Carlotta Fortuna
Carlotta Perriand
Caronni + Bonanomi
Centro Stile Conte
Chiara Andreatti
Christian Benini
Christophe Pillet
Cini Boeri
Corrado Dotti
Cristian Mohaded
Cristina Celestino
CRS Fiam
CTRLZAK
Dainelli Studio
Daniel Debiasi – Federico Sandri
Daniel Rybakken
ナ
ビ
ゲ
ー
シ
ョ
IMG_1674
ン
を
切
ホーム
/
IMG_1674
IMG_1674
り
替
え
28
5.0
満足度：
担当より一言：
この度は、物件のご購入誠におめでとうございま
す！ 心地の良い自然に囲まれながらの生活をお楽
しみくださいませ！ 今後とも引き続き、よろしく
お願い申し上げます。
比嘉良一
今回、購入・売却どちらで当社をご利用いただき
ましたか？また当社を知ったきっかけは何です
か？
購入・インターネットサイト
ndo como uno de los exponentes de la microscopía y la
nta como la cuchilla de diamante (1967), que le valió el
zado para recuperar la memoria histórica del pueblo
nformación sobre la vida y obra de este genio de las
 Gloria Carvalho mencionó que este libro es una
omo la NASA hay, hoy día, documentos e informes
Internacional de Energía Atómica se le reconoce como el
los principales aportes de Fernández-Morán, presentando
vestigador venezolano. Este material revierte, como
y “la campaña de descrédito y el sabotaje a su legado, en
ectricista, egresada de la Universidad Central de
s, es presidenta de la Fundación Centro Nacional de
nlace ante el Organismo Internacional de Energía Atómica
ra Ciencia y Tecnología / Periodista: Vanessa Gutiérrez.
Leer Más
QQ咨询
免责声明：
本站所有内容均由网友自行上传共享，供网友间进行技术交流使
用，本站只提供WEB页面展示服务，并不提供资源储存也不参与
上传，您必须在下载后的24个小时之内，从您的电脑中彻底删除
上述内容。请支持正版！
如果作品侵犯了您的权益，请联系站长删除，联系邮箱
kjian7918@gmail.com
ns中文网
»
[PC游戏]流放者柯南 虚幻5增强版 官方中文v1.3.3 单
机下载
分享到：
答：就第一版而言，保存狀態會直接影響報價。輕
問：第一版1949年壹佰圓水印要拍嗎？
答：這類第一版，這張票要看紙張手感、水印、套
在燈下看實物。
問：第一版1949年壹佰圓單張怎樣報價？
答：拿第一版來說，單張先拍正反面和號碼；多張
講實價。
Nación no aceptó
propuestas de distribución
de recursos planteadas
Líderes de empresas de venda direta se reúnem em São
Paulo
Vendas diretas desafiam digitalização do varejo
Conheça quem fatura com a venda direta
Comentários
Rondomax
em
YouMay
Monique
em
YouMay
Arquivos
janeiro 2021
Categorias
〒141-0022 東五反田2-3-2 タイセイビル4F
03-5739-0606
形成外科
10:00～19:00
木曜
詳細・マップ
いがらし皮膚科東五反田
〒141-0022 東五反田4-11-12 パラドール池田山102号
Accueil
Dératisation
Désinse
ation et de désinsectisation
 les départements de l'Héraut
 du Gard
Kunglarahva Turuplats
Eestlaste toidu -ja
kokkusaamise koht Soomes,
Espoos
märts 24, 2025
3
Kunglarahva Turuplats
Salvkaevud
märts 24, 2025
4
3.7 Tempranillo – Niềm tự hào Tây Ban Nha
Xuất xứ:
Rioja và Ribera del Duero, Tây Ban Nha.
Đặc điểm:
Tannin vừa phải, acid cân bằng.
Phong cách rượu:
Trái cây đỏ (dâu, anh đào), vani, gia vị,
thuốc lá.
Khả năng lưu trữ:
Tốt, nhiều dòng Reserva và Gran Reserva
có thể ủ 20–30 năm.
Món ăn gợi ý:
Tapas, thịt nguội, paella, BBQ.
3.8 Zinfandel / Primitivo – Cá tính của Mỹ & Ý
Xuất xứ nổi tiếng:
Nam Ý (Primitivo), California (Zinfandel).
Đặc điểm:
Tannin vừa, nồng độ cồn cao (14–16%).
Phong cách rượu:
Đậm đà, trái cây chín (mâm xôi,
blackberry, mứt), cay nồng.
::::
> **Assignment**:
Every entry above must be copied exactly.

> **Task solution**:
Carlotta Fortuna
Carlotta Perriand
Caronni + Bonanomi
Centro Stile Conte
Chiara Andreatti
Christian Benini
Christophe Pillet
Cini Boeri
Corrado Dotti
Cristian Mohaded
Cristina Celestino
CRS Fiam
CTRLZAK
Dainelli Studio
Daniel Debiasi – Federico Sandri
Daniel Rybakken
ナ
ビ
ゲ
ー
シ
ョ
IMG_1674
ン
を
切
ホーム
/
IMG_1674
IMG_1674
り
替
え
28
5.0
満足度：
担当より一言：
この度は、物件のご購入誠におめでとうございま
す！ 心地の良い自然に囲まれながらの生活をお楽
しみくださいませ！ 今後とも引き続き、よろしく
お願い申し上げます。
比嘉良一
今回、購入・売却どちらで当社をご利用いただき
ましたか？また当社を知ったきっかけは何です
か？
購入・インターネットサイト
ndo como uno de los exponentes de la microscopía y la
nta como la cuchilla de diamante (1967), que le valió el
zado para recuperar la memoria histórica del pueblo
nformación sobre la vida y obra de este genio de las
 Gloria Carvalho mencionó que este libro es una
omo la NASA hay, hoy día, documentos e informes
Internacional de Energía Atómica se le reconoce como el
los principales aportes de Fernández-Morán, presentando
vestigador venezolano. Este material revierte, como
y “la campaña de descrédito y el sabotaje a su legado, en
ectricista, egresada de la Universidad Central de
s, es presidenta de la Fundación Centro Nacional de
nlace ante el Organismo Internacional de Energía Atómica
ra Ciencia y Tecnología / Periodista: Vanessa Gutiérrez.
Leer Más
QQ咨询
免责声明：
本站所有内容均由网友自行上传共享，供网友间进行技术交流使
用，本站只提供WEB页面展示服务，并不提供资源储存也不参与
上传，您必须在下载后的24个小时之内，从您的电脑中彻底删除
上述内容。请支持正版！
如果作品侵犯了您的权益，请联系站长删除，联系邮箱
kjian7918@gmail.com
ns中文网
»
[PC游戏]流放者柯南 虚幻5增强版 官方中文v1.3.3 单
机下载
分享到：
答：就第一版而言，保存狀態會直接影響報價。輕
問：第一版1949年壹佰圓水印要拍嗎？
答：這類第一版，這張票要看紙張手感、水印、套
在燈下看實物。
問：第一版1949年壹佰圓單張怎樣報價？
答：拿第一版來說，單張先拍正反面和號碼；多張
講實價。
Nación no aceptó
propuestas de distribución
de recursos planteadas
Líderes de empresas de venda direta se reúnem em São
Paulo
Vendas diretas desafiam digitalização do varejo
Conheça quem fatura com a venda direta
Comentários
Rondomax
em
YouMay
Monique
em
YouMay
Arquivos
janeiro 2021
Categorias
〒141-0022 東五反田2-3-2 タイセイビル4F
03-5739-0606
形成外科
10:00～19:00
木曜
詳細・マップ
いがらし皮膚科東五反田
〒141-0022 東五反田4-11-12 パラドール池田山102号
Accueil
Dératisation
Désinse
ation et de désinsectisation
 les départements de l'Héraut
 du Gard
Kunglarahva Turuplats
Eestlaste toidu -ja
kokkusaamise koht Soomes,
Espoos
märts 24, 2025
3
Kunglarahva Turuplats
Salvkaevud
märts 24, 2025
4
3.7 Tempranillo – Niềm tự hào Tây Ban Nha
Xuất xứ:
Rioja và Ribera del Duero, Tây Ban Nha.
Đặc điểm:
Tannin vừa phải, acid cân bằng.
Phong cách rượu:
Trái cây đỏ (dâu, anh đào), vani, gia vị,
thuốc lá.
Khả năng lưu trữ:
Tốt, nhiều dòng Reserva và Gran Reserva
có thể ủ 20–30 năm.
Món ăn gợi ý:
Tapas, thịt nguội, paella, BBQ.
3.8 Zinfandel / Primitivo – Cá tính của Mỹ & Ý
Xuất xứ nổi tiếng:
Nam Ý (Primitivo), California (Zinfandel).
Đặc điểm:
Tannin vừa, nồng độ cồn cao (14–16%).
Phong cách rượu:
Đậm đà, trái cây chín (mâm xôi,
blackberry, mứt), cay nồng.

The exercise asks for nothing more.